What you will do:
a. Reproduce the stretch of the Best Buy article below from "As part of a" through "its 350 stores.".
b. In the Best Buy article below, what is BestBuy.com's marketing budget for this year?

Top of Document extract

As part of a nationwide multichannel marketing effort, consumer electronics specialty retailer Best Buy Co. this fall will introduce Web-enabled stations in its 350 stores.

Through the Web stations, Best Buy hopes to capture more business from consumers open to buying online outside the comfort of home or office — the two places where most Internet transactions take place.

“We're focused on building incremental sales for the enterprise,” said Barry Judge, vice president of marketing at BestBuy.com Inc. “We're not so focused on building incremental sales for just BestBuy.com, so a key challenge is to get this thing up and running as quickly as we can.”

Refurbished last month, BestBuy.com is a wholly owned subsidiary of Best Buy Co., Minneapolis. Best Buy's Web site, www.bestbuy.com, now includes features and tools such as product comparison, shopping assistance, multiple-angle product views and a Think About folder to set aside products for further perusal.

While the site is expected to play a key role in Best Buy stores, its presence on the Web stations is critical. Each store will contain up to 15 stations that will allow consumers to research product information or buy items out of stock in the stores for home delivery or in-store pickup, Judge said.

Judge would not elaborate on the nature of these Web devices. Once Best Buy has these interactive devices in place, it will join a select club of retailers testing similar online outposts in bricks-and-mortar stores, including apparel marketer The Gap, bookseller Borders and kitchen-products maker Williams-Sonoma.

According to market researcher Computer Economics Inc., Carlsbad, CA, there will be 298,000 interactive kiosks installed nationwide and 584,000 worldwide by year-end. Such kiosks could proliferate to 785,000 in the United States and 1.7 million worldwide by 2004.

BestBuy.com's product assortment mirrors that of its store and catalog counterparts and includes name brands in consumer electronics, personal computers, appliances and entertainment software.

Best Buy is confident its Web stations will appeal to its customer base. At least company research indicates that acceptance.

“They go to stores [but also are] very techno-savvy consumers,” Judge noted. “These consumers are online already. They're buying on the Web and are above-average income people that are very interested in technology and entertainment products.”

Though Best Buy took some time to go fully e-commerce, it claims to have spent the past nine months in preparation of seamless channel integration. This year, the retailer has signed a variety of deals — involving investment, content or technology — with Microsoft Corp., etown.com, Simplexity.com, Liquid Audio, Supertracks, Rollingstone.com and Everypath.

The goal is to allow consumers to use the channels without fear of cannibalization for the retailer.

The amount of marketing dollars is the biggest indication of Best Buy's commitment to the dot-com business. While most Internet-only retailers are lowering costs, BestBuy.com this year has a $50 million marketing budget.

Online advertising breaks this month across a range of Web sites, followed by a full-fledged BestBuy.com campaign that will roll out gradually in print media, inserts and Best Buy stores, and on television.

The national effort will stress the ease of shopping with BestBuy.com. Though the exact phraseology is being worked out, the theme most likely is “Shop anywhere you want, where you want, however you want.”

“You've to realize who we compete with,” said Judge. “We compete with Amazon, we compete with Circuit City, we compete with people that are not doing what we're now doing.”

Bottom of Document extract
Top of Information provided

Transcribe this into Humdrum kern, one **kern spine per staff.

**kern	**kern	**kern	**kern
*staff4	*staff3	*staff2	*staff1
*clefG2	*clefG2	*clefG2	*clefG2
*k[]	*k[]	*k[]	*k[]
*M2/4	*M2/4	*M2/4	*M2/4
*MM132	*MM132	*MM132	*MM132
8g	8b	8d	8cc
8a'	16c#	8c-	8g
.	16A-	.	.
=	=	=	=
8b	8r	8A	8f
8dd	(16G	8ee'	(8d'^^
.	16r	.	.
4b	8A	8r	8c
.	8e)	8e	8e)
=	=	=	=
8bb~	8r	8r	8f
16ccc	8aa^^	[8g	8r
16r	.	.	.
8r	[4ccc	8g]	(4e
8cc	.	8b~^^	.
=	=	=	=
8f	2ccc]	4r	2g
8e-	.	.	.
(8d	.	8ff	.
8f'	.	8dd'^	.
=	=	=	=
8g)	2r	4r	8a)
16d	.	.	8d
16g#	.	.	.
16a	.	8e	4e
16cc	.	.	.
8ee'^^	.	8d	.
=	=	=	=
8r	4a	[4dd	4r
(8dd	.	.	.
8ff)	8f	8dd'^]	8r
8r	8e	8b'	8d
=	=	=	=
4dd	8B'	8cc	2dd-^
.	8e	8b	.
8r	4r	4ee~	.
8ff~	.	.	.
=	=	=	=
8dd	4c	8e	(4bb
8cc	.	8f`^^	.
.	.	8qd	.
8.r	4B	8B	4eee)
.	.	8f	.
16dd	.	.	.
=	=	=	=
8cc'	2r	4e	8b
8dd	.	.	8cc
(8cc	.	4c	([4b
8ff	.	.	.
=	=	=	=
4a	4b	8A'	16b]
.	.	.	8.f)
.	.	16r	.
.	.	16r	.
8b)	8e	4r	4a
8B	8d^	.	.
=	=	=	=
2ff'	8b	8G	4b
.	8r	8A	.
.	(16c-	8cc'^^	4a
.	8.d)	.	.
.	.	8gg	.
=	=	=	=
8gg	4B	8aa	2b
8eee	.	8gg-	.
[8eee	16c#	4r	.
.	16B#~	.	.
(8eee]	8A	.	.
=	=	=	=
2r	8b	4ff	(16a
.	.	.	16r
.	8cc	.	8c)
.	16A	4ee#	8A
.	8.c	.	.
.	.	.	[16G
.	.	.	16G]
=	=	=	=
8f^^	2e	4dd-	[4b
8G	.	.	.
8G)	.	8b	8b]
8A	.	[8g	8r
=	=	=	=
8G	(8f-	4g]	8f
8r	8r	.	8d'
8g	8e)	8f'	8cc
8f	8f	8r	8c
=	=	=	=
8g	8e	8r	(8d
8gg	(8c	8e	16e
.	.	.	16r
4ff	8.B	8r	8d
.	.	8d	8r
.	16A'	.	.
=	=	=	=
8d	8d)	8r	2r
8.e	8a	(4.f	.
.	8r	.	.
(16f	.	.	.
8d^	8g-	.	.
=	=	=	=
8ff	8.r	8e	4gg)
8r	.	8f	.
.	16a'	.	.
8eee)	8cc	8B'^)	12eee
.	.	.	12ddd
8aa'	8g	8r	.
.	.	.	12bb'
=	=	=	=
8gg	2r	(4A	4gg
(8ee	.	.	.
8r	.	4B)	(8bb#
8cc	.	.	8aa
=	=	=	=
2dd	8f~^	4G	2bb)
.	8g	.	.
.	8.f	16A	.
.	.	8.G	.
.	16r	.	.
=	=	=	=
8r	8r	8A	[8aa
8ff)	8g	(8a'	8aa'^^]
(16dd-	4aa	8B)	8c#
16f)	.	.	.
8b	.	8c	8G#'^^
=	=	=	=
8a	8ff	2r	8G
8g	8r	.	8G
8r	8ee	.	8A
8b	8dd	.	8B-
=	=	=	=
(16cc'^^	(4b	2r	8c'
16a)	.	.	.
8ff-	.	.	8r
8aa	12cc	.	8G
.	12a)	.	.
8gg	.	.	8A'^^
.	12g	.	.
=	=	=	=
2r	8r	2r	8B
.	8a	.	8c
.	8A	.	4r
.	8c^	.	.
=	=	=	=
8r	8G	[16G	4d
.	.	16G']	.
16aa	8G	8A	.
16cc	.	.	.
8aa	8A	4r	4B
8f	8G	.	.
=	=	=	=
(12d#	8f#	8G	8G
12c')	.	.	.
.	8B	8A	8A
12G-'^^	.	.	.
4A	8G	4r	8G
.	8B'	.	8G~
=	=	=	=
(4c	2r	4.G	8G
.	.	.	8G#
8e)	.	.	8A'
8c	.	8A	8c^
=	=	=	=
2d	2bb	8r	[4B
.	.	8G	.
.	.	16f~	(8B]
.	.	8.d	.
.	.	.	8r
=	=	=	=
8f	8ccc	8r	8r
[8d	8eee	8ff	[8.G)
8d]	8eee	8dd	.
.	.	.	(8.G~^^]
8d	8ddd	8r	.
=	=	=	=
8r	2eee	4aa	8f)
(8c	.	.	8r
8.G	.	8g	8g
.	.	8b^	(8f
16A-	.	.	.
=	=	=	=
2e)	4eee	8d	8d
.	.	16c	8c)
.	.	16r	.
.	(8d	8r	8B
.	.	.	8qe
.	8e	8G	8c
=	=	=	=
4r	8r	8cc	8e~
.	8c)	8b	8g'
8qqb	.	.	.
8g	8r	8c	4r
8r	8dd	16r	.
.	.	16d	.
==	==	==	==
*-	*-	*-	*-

Bottom of Information provided

Task-by-task answers:
a.
As part of a nationwide multichannel marketing effort, consumer electronics specialty retailer Best Buy Co. this fall will introduce Web-enabled stations in its 350 stores.

b. $50 million.